‘4.7% Rule’ Is Like A $283,000 Retirement Savings Bonus

Looking for a way to boost your retirement income? You can’t live off Social Security benefits alone. Smart retirement planning says the 4.7% Rule — not the 4% Rule — is your best shot for maximizing your retirement savings’ ability to generate income for 30 years.


Who says the “4.7% Rule” tops the “4% Rule” for generating income from retirement savings?

Retirement planning expert William Bengen, who created the rule, says the 4.7% Rule is your best strategy, as IBD recently explained.

If the creator of the 4% Rule says it should be the 4.7% Rule, how did it become the 4%? See the end of this report.

Don’t tune this out. The debate between 4% and 4.7% is not just an argument that only math nerds care about. The difference is not just a tiny, inconsequential number that follows a decimal point.

Social Security Plus ‘4.7% Rule’: Saves You $283,000

Following the 4.7% Rule instead of the 4% Rule can save you big bucks. Why? You don’t need to save as much and will still have the same amount of money to retire with. For the average person, it makes a difference of about $283,000 in their retirement savings.

For most people, that’s serious money.

Think about that. How much easier does saving for retirement look to you if you know you can enjoy the same standard of living with a nest egg that is $283,000 smaller? Probably much easier.

That makes the difference between a 4.% Rule and the 4.7% Rule big. It has huge implications for how to build your retirement savings.

And it can let you safely generate a lot more income in retirement.

‘4.7% Rule’ Turbocharges Your Savings, Your Social Security Benefit

Here’s how. Start by recognizing how much money you need to save for retirement. Members of 401(k) plans tell Charles Schwab that, on average, they expect to need $1.9 million in retirement savings.

Imagine you hit that target. If you withdraw 4% in your first year of retirement, you’re pulling out $76,000.

Now suppose you’re on track to earn $100,000 annually in five years, the year that you retire. Let’s say that at that point you’ll be 70 years old.

A single person in that situation could also likely receive a yearly $33,737 Social Security benefit. That’s the size of the benefit likely for someone on that income path, who gets pay raises averaging 1% a year, while inflation — which impacts Social Security cost-of-living adjustments — averages 2.9% a year.

That last assumption may need tweaking. The annualized U.S. inflation rate rose to 7% in the 12 months ended in December. That was its sharpest rise since June 1982.

But for the moment let’s be optimistic and assume that Federal Reserve interest rate hikes tame inflation before too long. Let’s also assume that inflation has been fueled by the abrupt rebound in the economy since the pits of the coronavirus pandemic slowdown in 2020.

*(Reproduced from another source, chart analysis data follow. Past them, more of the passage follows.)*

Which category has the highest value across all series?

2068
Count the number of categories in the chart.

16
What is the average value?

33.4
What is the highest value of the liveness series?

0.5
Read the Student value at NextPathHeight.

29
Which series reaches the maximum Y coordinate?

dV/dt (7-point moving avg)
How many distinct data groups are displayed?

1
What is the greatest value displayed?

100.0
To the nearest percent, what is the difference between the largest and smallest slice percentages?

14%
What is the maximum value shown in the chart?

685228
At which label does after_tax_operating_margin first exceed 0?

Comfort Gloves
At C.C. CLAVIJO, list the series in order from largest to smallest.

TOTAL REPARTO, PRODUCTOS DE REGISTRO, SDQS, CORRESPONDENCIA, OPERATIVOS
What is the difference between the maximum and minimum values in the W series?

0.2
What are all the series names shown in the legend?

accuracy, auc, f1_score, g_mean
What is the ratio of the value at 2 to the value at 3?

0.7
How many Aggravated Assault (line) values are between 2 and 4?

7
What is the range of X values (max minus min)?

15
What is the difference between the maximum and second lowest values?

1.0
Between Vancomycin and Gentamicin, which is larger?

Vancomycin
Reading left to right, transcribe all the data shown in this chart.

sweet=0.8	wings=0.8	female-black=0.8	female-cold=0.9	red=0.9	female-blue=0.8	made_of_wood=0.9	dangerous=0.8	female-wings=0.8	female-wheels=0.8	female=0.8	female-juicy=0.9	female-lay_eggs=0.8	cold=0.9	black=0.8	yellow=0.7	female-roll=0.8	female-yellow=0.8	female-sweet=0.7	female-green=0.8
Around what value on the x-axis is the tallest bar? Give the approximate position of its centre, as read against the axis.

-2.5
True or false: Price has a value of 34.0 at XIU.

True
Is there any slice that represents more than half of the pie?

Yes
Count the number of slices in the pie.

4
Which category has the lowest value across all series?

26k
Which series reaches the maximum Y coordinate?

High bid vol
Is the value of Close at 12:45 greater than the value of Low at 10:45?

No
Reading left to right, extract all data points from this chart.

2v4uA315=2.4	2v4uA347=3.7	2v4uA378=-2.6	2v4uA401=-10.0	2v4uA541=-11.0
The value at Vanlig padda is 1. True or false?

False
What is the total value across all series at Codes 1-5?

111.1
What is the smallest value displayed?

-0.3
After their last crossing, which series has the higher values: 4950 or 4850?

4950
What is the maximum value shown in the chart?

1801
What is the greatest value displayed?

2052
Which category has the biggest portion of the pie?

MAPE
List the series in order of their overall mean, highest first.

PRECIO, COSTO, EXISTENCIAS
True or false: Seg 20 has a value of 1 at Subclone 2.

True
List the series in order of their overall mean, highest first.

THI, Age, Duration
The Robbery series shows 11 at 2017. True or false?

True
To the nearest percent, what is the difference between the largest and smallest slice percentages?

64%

‘4.7% Rule’ Boosts Your Retirement Income

Where does that leave you? Your 4% withdrawal plus your $33,737 in annual Social Security benefits equal $109,737 of income that year, according to the bankrate.com Social Security calculator.

But look how applying the 4.7% Rule helps you.

If changes your first-year withdrawal from your $1.9 million in retirement savings into $89,300.

Combined with $33,737 in Social Security benefits, your total income that first year would be $123,037.

That’s a gain of $13,300, or 12.11%. Not bad for upping your withdrawal rate by just 0.7 percentage points.

Over a decade, that puts an extra $133,000 into your bank account.

Further, the fact that your withdrawal income alone is higher — $89,300 vs. $76,000 — as well as your combined income, means there’s a good chance that your Social Security benefits would be higher.

So there’s a ripple effect, boosting your overall income.

Same Income From Less Savings

Look at the flip side too. What if you’re satisfied getting by with just the original $76,000 withdrawal that you got from a 4% withdrawal from $1.9 million in retirement savings?

If that’s the case, all you need in savings is $1.617 million to generate $76,000 of first-year income. That means you can get by with about $283,000 less in retirement savings.

That makes your annual task of saving and investing for retirement, augmented by Social Security, much easier.

How It Became The ‘4.7% Rule’

How did the 4.7% Rule become the 4% Rule? The 4% version of Bengen’s rule was based on financial conditions in the late 1960s. That period posed a worst-case scenario of plunging markets and soaring inflation. Bengen showed that if a retiree withdrew 4% of savings in their first year of retirement, then added a percentage equal to inflation each year after that, their savings would last 30 years.

But the worst-case scenario conditions improved after that. Bengen updated his conclusions. Retirees could start with a first-year withdrawal of 4.7%.

Still, most financial advisors and journalists overlooked Bengen’s updates, he says. So the original 4% became retirement planning gospel. Social Security benefits alone are never enough.